Also, ich bin evangelischer Christ und glaube auch an Gott. Ich gebe zu, daß dieser Glaube auch Mittel zum Zweck ist, seit mein Vater starb. Ich will mich einfach nicht damit abfinden, daß ich ihn nie wieder sehe...
Ich finde es sehr wichtig, was Tex gesagt hat: jedwede Art der Gängelung, der Kanalisierung des Lebens anderer in übertriebenem Maße ist nicht akzeptabel. Ich meine damit beispielsweise das christliche Zölibat. Würde sich Gott sowas ausdenken?? Sicher nicht. Ich meine damit die Rolle der Frau im Islam. Was würde Allah dazu sagen? Ich meine damit die Beschneidung der Juden. Es gibt viele Dinge, die im Namen der Religion (und vielleicht sogar in guten Absichten) das Leben anderer ohne höheren Sinn zum negativen verändern.
Wenn man über ein solches Thema diskutiert, dann muss man sich fragen: was ist denn Religion überhaupt. Und was bringt sie uns? Die Frage soll unabhängig von der Existenzdiskussion gestellt werden: gibt es einen Gott oder nicht? Die Religion hat nämlich sehr viel wichtigere Funktionen als das. Es hat einen Grund, daß Völker oder Stämme, so "unterentwickelt" sie auch sein mögen, fast immer doch einen religiösen Glauben besitzen. Religion übt hier die Funktion einer übergeordneten Regeleinheit aus. Menschen brauchen Regeln. Religion liefert sie. Dabei sind Dinge wie die zehn gebote ja durchaus nicht verachtenswert. Würden sich alle an sie halten, hätten wir eine sehr viel bessere Welt. Ganz sicher gibt es auch in den anderen Religionen Moralregeln von erstrebenswerter Wichtigkeit. Religion dient also der Gemeinschaft.
Weiterhin ist der Glaube eine wichtige seelische Stütze. Jeder Mensch glaubt an etwas, auch Atheisten (sie glauben, daß es keinen Gott gibt). Als solche ist die Religion sehr wichtig. Neulich erst habe ich eine Studie gelesen: religiöse Menschen leben im Schnitt länger und vor allem sehr viel gesünder. Ich kann das nachvollziehen. Eine seelische Stütze zu besitzen mit der Möglichkeit, in Not beten zu können und zu glauben, erhört zu werden, das ist etwas sehr beruhigendes.
Was die zahlreichen Religionen angeht, so meine ich, daß wir alle im prinzip den gleichen, großen Elefanten betrachten, nur jeder von einer anderen Seite.
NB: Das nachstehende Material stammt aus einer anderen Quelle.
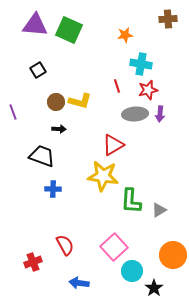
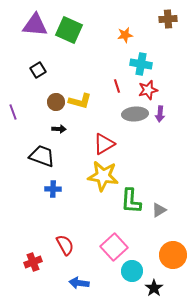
red triangle: moved 9 px left, 1 px up
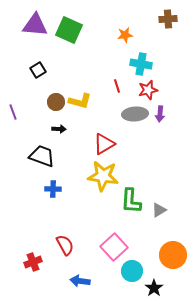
blue arrow: moved 1 px right, 2 px up
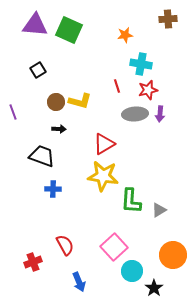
blue arrow: moved 1 px left, 1 px down; rotated 120 degrees counterclockwise
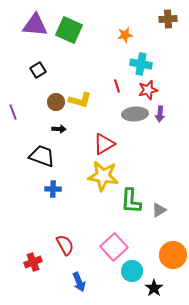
yellow L-shape: moved 1 px up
Ich bin da sehr liberal, ich akzeptiere und toleriere jede Glaubensrichtung. Ich sträube und verabscheue, wie eingangs erwähnt, jedoch jede Art der unsinnigen und menschenverachtenden Lebensgängelung. Von verbrecherischen Unternehmungen im Namen der Religion brauchen wir ja gar nicht reden.